Depuis le 1er juillet, la plateforme chargée d’enregistrer les déclarations d’exportation ne traiterait plus les dossiers, empêchant les entreprises concernées de faire valider leurs expéditions. Ce blocage intervient alors que de nouvelles règles prévoient la suppression des quotas d’exportation qui n’auront pas été utilisés dans les délais impartis.
Face à cette situation, plusieurs entreprises minières, dont CMOC, ont demandé aux autorités congolaises de prolonger la période de validité des quotas afin d’éviter des pertes importantes.

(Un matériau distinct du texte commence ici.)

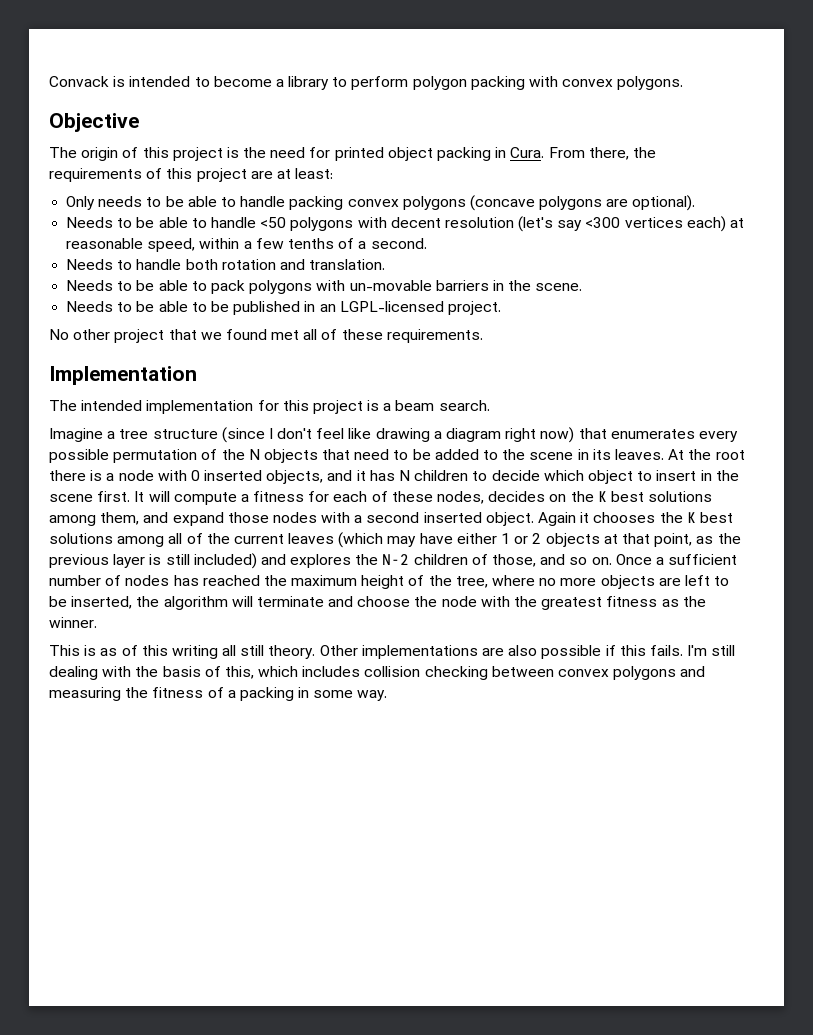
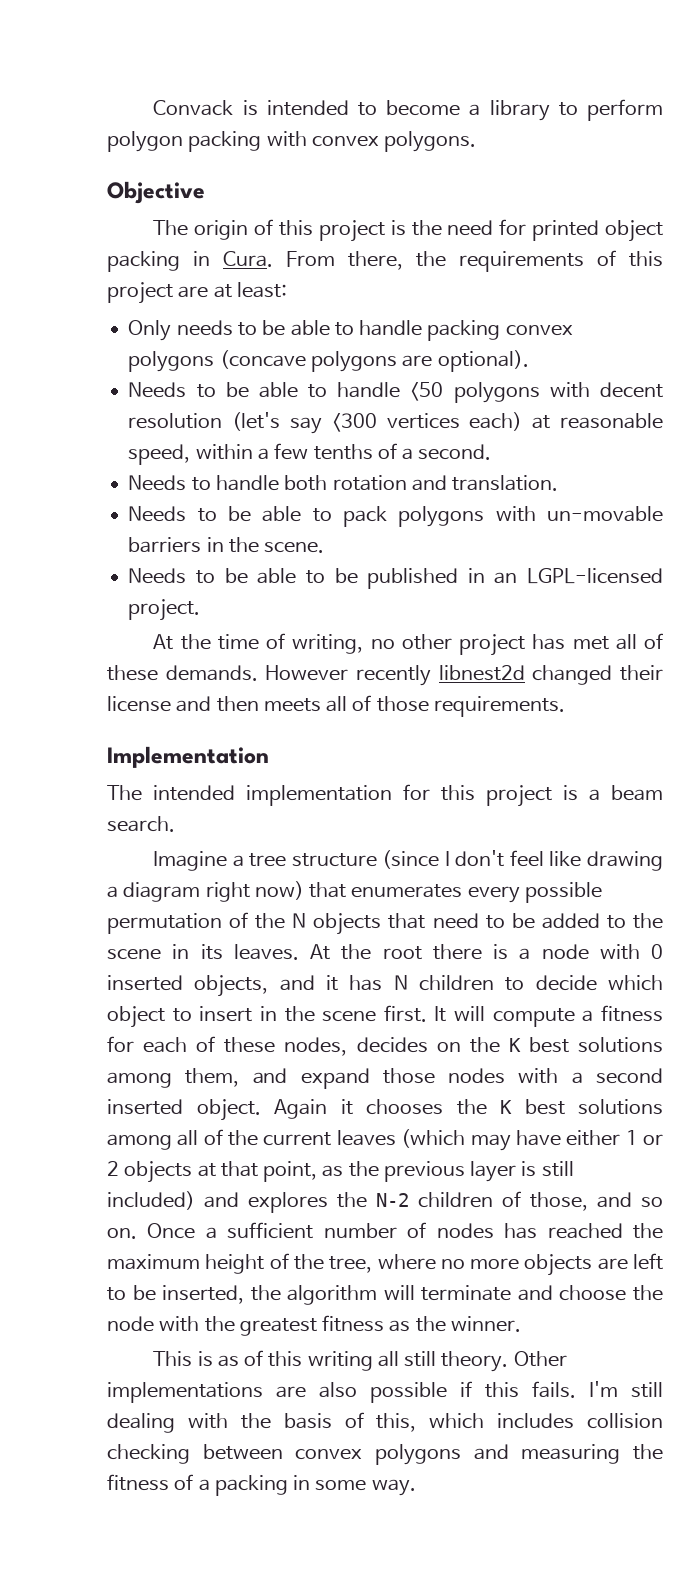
[49,329,383,343] No other project that we found met all of these -> [153,633,664,656] [107,665,663,686] [107,695,429,712] At the time of writing, no other project has met all of these demands. However recently libnest2d changed their license and then meets all of those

Les producteurs estiment que ce problème administratif est indépendant de leur volonté et risque de pénaliser l’ensemble du secteur.
Selon une source industrielle, jusqu’à 20 000 tonnes de cobalt pourraient ne pas être exportées cette année si aucune solution n’est trouvée rapidement. Le cobalt est un métal essentiel à la fabrication des batteries utilisées notamment dans les véhicules électriques, ce qui fait de la République démocratique du Congo un acteur clé de la chaîne d’approvisionnement mondiale.